### PROVIDED MATERIAL ###

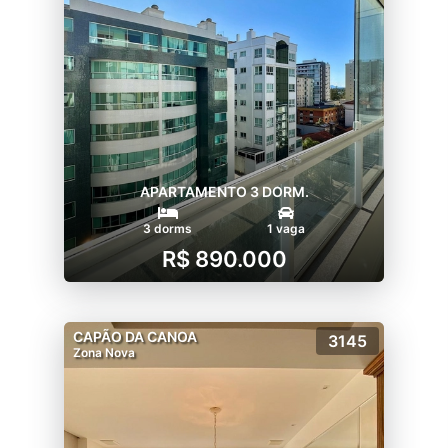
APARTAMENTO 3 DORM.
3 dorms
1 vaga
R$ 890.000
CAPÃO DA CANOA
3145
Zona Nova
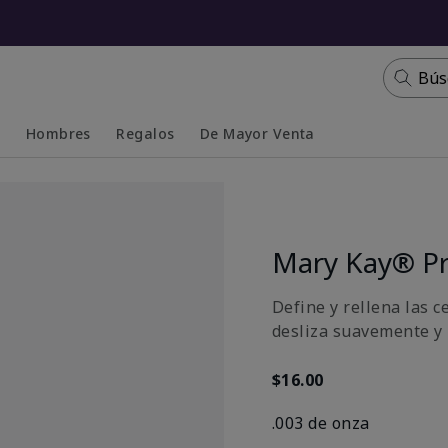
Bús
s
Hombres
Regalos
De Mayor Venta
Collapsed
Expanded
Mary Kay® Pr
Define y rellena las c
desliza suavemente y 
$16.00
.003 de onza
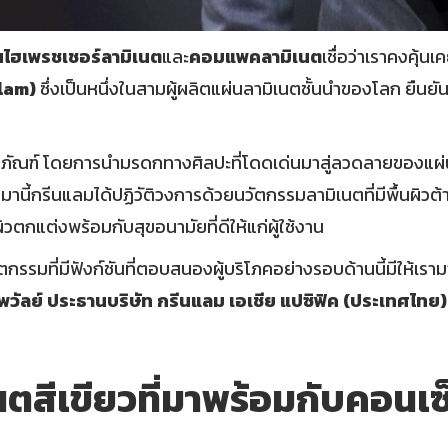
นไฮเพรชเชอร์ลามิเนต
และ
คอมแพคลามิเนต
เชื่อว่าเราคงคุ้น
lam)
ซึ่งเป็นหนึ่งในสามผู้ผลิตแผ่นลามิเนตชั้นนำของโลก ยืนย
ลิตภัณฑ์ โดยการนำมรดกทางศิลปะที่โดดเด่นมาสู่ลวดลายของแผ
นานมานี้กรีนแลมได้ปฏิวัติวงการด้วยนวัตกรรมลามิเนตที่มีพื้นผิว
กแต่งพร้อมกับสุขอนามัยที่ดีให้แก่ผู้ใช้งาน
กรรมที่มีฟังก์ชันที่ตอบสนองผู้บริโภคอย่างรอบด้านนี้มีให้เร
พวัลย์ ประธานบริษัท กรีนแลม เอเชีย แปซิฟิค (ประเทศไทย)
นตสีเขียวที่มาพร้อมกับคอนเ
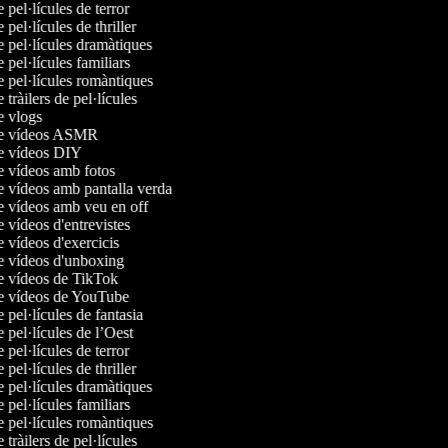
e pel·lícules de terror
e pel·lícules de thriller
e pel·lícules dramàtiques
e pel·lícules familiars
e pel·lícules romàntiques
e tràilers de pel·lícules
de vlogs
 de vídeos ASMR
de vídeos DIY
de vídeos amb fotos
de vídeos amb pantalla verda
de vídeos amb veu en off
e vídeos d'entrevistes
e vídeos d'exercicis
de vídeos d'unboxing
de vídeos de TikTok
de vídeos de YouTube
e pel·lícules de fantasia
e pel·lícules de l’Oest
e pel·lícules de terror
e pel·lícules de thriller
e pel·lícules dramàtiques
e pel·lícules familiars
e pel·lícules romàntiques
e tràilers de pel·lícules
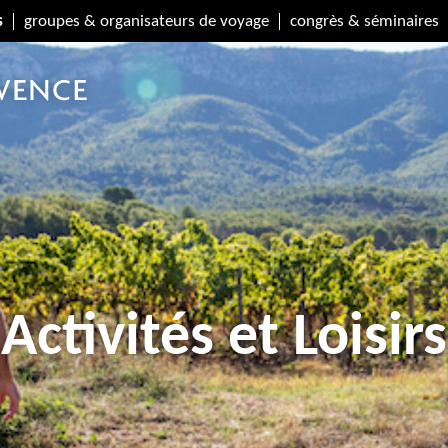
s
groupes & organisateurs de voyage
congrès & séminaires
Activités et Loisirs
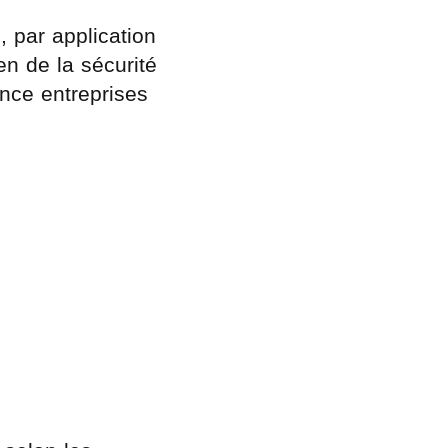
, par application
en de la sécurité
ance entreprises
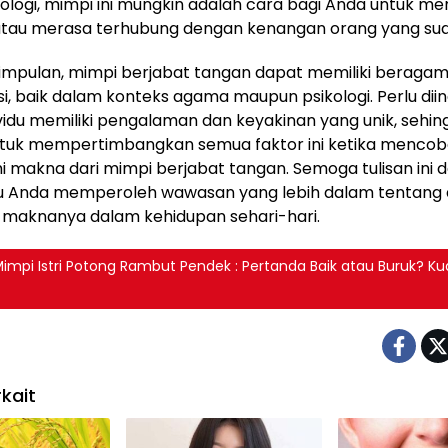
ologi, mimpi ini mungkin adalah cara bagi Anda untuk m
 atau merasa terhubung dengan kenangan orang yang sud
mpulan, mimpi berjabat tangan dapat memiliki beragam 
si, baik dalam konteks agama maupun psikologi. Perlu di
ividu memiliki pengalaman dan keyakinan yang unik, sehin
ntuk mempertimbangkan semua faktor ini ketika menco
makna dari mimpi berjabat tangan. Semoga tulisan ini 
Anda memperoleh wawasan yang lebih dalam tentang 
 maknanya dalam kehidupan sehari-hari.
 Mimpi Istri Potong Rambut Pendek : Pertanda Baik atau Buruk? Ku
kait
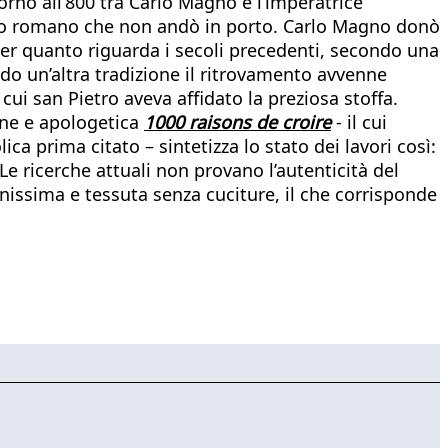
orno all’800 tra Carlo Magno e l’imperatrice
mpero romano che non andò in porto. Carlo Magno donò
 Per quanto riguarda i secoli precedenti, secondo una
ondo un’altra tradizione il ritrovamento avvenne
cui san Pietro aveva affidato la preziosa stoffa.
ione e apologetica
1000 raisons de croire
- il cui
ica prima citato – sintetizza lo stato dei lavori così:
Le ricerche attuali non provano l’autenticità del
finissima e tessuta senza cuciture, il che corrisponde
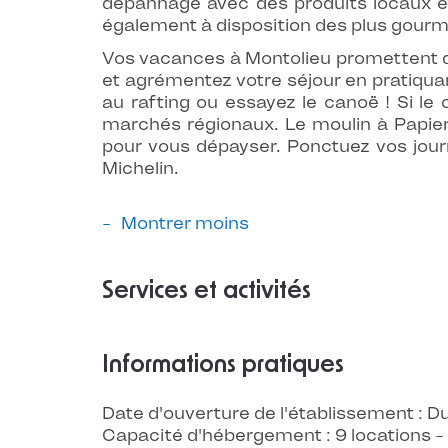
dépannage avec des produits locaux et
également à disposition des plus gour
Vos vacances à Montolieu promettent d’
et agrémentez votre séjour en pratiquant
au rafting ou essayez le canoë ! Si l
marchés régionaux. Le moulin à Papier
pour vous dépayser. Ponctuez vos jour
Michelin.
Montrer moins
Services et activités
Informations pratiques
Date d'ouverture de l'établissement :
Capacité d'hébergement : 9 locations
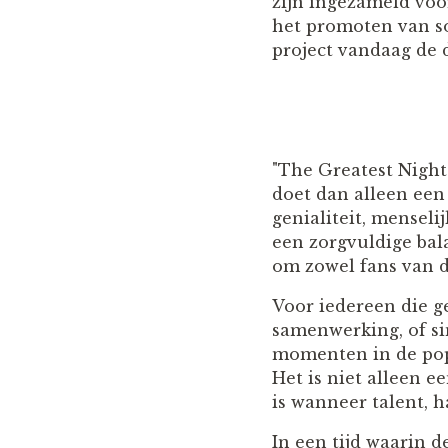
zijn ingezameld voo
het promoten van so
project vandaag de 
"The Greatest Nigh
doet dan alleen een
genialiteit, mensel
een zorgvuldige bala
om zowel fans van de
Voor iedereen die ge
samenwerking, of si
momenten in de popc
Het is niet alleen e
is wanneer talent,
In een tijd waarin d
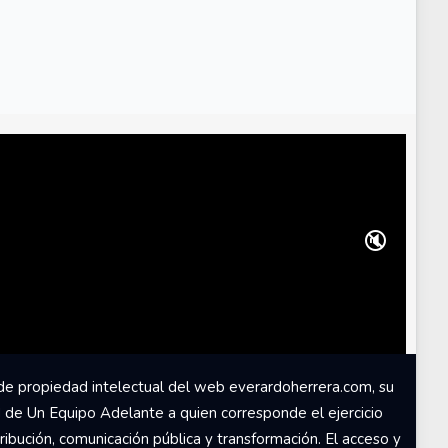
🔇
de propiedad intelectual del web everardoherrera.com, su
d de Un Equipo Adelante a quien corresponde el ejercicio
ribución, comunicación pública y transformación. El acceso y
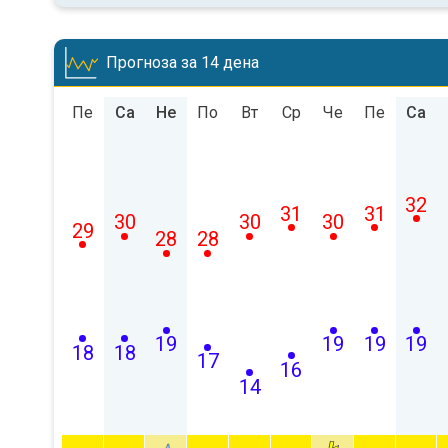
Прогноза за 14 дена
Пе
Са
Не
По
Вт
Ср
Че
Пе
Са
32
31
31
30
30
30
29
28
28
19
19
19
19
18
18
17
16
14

###

→ **EXERCISE DESCRIPTION**
Please edit the material above by replacing "Hombres" with "Mujeres" and keeping everything else unchanged. Leave the pictures out of your answer.

→ **EXERCISE OUTPUT**
APARTAMENTO 3 DORM.
3 dorms
1 vaga
R$ 890.000
CAPÃO DA CANOA
3145
Zona Nova
Bús
s
Mujeres
Regalos
De Mayor Venta
Collapsed
Expanded
Mary Kay® Pr
Define y rellena las c
desliza suavemente y 
$16.00
.003 de onza
นไฮเพรชเชอร์ลามิเนต
และ
คอมแพคลามิเนต
เชื่อว่าเราคงคุ้น
lam)
ซึ่งเป็นหนึ่งในสามผู้ผลิตแผ่นลามิเนตชั้นนำของโลก ยืนย
ลิตภัณฑ์ โดยการนำมรดกทางศิลปะที่โดดเด่นมาสู่ลวดลายของแผ
นานมานี้กรีนแลมได้ปฏิวัติวงการด้วยนวัตกรรมลามิเนตที่มีพื้นผิว
กแต่งพร้อมกับสุขอนามัยที่ดีให้แก่ผู้ใช้งาน
กรรมที่มีฟังก์ชันที่ตอบสนองผู้บริโภคอย่างรอบด้านนี้มีให้เร
พวัลย์ ประธานบริษัท กรีนแลม เอเชีย แปซิฟิค (ประเทศไทย)
นตสีเขียวที่มาพร้อมกับคอนเ
e pel·lícules de terror
e pel·lícules de thriller
e pel·lícules dramàtiques
e pel·lícules familiars
e pel·lícules romàntiques
e tràilers de pel·lícules
de vlogs
 de vídeos ASMR
de vídeos DIY
de vídeos amb fotos
de vídeos amb pantalla verda
de vídeos amb veu en off
e vídeos d'entrevistes
e vídeos d'exercicis
de vídeos d'unboxing
de vídeos de TikTok
de vídeos de YouTube
e pel·lícules de fantasia
e pel·lícules de l’Oest
e pel·lícules de terror
e pel·lícules de thriller
e pel·lícules dramàtiques
e pel·lícules familiars
e pel·lícules romàntiques
e tràilers de pel·lícules
s
groupes & organisateurs de voyage
congrès & séminaires
Activités et Loisirs
, par application
en de la sécurité
ance entreprises
ologi, mimpi ini mungkin adalah cara bagi Anda untuk m
 atau merasa terhubung dengan kenangan orang yang sud
mpulan, mimpi berjabat tangan dapat memiliki beragam 
si, baik dalam konteks agama maupun psikologi. Perlu di
ividu memiliki pengalaman dan keyakinan yang unik, sehin
ntuk mempertimbangkan semua faktor ini ketika menco
makna dari mimpi berjabat tangan. Semoga tulisan ini 
Anda memperoleh wawasan yang lebih dalam tentang 
 maknanya dalam kehidupan sehari-hari.
 Mimpi Istri Potong Rambut Pendek : Pertanda Baik atau Buruk? Ku
kait
orno all’800 tra Carlo Magno e l’imperatrice
mpero romano che non andò in porto. Carlo Magno donò
 Per quanto riguarda i secoli precedenti, secondo una
ondo un’altra tradizione il ritrovamento avvenne
cui san Pietro aveva affidato la preziosa stoffa.
ione e apologetica
1000 raisons de croire
- il cui
ica prima citato – sintetizza lo stato dei lavori così:
Le ricerche attuali non provano l’autenticità del
finissima e tessuta senza cuciture, il che corrisponde
dépannage avec des produits locaux et
également à disposition des plus gour
Vos vacances à Montolieu promettent d’
et agrémentez votre séjour en pratiquant
au rafting ou essayez le canoë ! Si l
marchés régionaux. Le moulin à Papier
pour vous dépayser. Ponctuez vos jour
Michelin.
Montrer moins
Services et activités
Informations pratiques
Date d'ouverture de l'établissement :
Capacité d'hébergement : 9 locations
zijn ingezameld voo
het promoten van so
project vandaag de 
"The Greatest Nigh
doet dan alleen een
genialiteit, mensel
een zorgvuldige bala
om zowel fans van de
Voor iedereen die ge
samenwerking, of si
momenten in de popc
Het is niet alleen e
is wanneer talent,
In een tijd waarin d
🔇
de propiedad intelectual del web everardoherrera.com, su
d de Un Equipo Adelante a quien corresponde el ejercicio
ribución, comunicación pública y transformación. El acceso y
Прогноза за 14 дена
Пе
Са
Не
По
Вт
Ср
Че
Пе
Са
32
31
31
30
30
30
29
28
28
19
19
19
19
18
18
17
16
14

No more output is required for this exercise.